DATA SECTION:
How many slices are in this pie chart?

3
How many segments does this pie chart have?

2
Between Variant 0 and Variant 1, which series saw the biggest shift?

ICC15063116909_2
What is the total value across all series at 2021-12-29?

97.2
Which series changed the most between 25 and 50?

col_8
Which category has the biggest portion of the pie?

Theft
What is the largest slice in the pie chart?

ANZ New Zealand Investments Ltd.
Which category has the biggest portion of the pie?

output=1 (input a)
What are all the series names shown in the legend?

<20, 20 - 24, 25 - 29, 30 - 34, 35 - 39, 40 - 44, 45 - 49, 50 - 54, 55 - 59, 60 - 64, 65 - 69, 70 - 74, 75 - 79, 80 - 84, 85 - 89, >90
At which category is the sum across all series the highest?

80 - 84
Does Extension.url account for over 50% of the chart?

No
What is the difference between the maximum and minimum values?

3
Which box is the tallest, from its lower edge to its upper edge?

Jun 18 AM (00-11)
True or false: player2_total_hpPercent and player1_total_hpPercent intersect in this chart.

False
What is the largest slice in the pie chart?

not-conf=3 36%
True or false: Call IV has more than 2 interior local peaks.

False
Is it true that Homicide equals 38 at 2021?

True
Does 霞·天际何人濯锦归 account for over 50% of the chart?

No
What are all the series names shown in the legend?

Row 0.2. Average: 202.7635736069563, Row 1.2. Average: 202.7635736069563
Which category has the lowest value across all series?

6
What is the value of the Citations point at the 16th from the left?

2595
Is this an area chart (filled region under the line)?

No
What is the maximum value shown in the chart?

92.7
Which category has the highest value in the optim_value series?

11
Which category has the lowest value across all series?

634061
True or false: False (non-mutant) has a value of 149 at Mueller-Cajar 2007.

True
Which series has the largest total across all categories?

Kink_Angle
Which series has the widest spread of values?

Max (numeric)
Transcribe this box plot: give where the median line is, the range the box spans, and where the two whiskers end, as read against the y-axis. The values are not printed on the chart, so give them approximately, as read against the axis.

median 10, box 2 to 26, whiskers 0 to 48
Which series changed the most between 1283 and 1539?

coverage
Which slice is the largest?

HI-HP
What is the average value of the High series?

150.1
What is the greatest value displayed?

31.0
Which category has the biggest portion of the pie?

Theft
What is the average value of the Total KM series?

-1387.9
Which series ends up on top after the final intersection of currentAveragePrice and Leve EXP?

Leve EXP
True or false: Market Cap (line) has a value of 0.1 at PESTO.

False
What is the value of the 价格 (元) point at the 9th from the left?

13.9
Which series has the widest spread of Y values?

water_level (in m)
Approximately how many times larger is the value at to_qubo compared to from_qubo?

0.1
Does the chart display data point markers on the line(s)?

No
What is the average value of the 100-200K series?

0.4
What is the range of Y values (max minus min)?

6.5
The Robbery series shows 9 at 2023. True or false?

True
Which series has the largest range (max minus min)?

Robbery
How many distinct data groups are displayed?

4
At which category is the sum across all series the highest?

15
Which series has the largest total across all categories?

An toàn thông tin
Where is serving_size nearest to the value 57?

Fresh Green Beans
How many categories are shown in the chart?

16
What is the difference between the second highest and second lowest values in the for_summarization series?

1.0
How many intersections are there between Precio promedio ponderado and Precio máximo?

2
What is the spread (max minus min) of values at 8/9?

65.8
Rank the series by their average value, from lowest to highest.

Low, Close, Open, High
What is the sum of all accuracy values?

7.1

BRIEF: Rewrite all of the records above, replacing each occurrence of "biggest" with "largest" and leaving everything else unchanged.

FINISHED EXERCISE:
How many slices are in this pie chart?

3
How many segments does this pie chart have?

2
Between Variant 0 and Variant 1, which series saw the largest shift?

ICC15063116909_2
What is the total value across all series at 2021-12-29?

97.2
Which series changed the most between 25 and 50?

col_8
Which category has the largest portion of the pie?

Theft
What is the largest slice in the pie chart?

ANZ New Zealand Investments Ltd.
Which category has the largest portion of the pie?

output=1 (input a)
What are all the series names shown in the legend?

<20, 20 - 24, 25 - 29, 30 - 34, 35 - 39, 40 - 44, 45 - 49, 50 - 54, 55 - 59, 60 - 64, 65 - 69, 70 - 74, 75 - 79, 80 - 84, 85 - 89, >90
At which category is the sum across all series the highest?

80 - 84
Does Extension.url account for over 50% of the chart?

No
What is the difference between the maximum and minimum values?

3
Which box is the tallest, from its lower edge to its upper edge?

Jun 18 AM (00-11)
True or false: player2_total_hpPercent and player1_total_hpPercent intersect in this chart.

False
What is the largest slice in the pie chart?

not-conf=3 36%
True or false: Call IV has more than 2 interior local peaks.

False
Is it true that Homicide equals 38 at 2021?

True
Does 霞·天际何人濯锦归 account for over 50% of the chart?

No
What are all the series names shown in the legend?

Row 0.2. Average: 202.7635736069563, Row 1.2. Average: 202.7635736069563
Which category has the lowest value across all series?

6
What is the value of the Citations point at the 16th from the left?

2595
Is this an area chart (filled region under the line)?

No
What is the maximum value shown in the chart?

92.7
Which category has the highest value in the optim_value series?

11
Which category has the lowest value across all series?

634061
True or false: False (non-mutant) has a value of 149 at Mueller-Cajar 2007.

True
Which series has the largest total across all categories?

Kink_Angle
Which series has the widest spread of values?

Max (numeric)
Transcribe this box plot: give where the median line is, the range the box spans, and where the two whiskers end, as read against the y-axis. The values are not printed on the chart, so give them approximately, as read against the axis.

median 10, box 2 to 26, whiskers 0 to 48
Which series changed the most between 1283 and 1539?

coverage
Which slice is the largest?

HI-HP
What is the average value of the High series?

150.1
What is the greatest value displayed?

31.0
Which category has the largest portion of the pie?

Theft
What is the average value of the Total KM series?

-1387.9
Which series ends up on top after the final intersection of currentAveragePrice and Leve EXP?

Leve EXP
True or false: Market Cap (line) has a value of 0.1 at PESTO.

False
What is the value of the 价格 (元) point at the 9th from the left?

13.9
Which series has the widest spread of Y values?

water_level (in m)
Approximately how many times larger is the value at to_qubo compared to from_qubo?

0.1
Does the chart display data point markers on the line(s)?

No
What is the average value of the 100-200K series?

0.4
What is the range of Y values (max minus min)?

6.5
The Robbery series shows 9 at 2023. True or false?

True
Which series has the largest range (max minus min)?

Robbery
How many distinct data groups are displayed?

4
At which category is the sum across all series the highest?

15
Which series has the largest total across all categories?

An toàn thông tin
Where is serving_size nearest to the value 57?

Fresh Green Beans
How many categories are shown in the chart?

16
What is the difference between the second highest and second lowest values in the for_summarization series?

1.0
How many intersections are there between Precio promedio ponderado and Precio máximo?

2
What is the spread (max minus min) of values at 8/9?

65.8
Rank the series by their average value, from lowest to highest.

Low, Close, Open, High
What is the sum of all accuracy values?

7.1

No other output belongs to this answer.